Nie wiem kiedy postacie magiczne zrozumieja ze ciagle sa najlepsze.
Maja caly czas srednia hitow wieksza od knighta czy palla, oni nie maja atakow za 11 gp, oni placa za to ze maja obrazenia w jakims przedziale, bo przeciez moznaby zrobic visa za 0 many i walil by 0-200 noi co by to dalo?
A tak to placa i maja z tego korzysc.
Ja swoim knightem np. wyciagne 300 w draga ale ile razy mi sie tak zdarzylo?
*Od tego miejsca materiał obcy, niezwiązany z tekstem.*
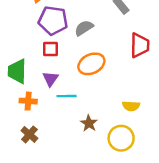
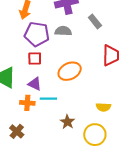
gray semicircle: (84, 28) -> (63, 31), moved, turned 35
purple triangle: (50, 79) -> (35, 84), turned -40
orange cross: (28, 101) -> (27, 103), moved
Czesciej juz 200+, wiecej 100+ a najwiecej jest tych hitow ponizej 100, i wlasnie dlatego nie place ze mam atak w przedziale od 0 w gore.
Zrozumcie to ludzie -.-
PS. To nie koniec balansacji chcialem przypomniec.
#Edit
Aha, przypomnijcie sobie jak vis kosztowal 40 gp i nie bylo rozdzek a popatrzcie co macie dzisiaj.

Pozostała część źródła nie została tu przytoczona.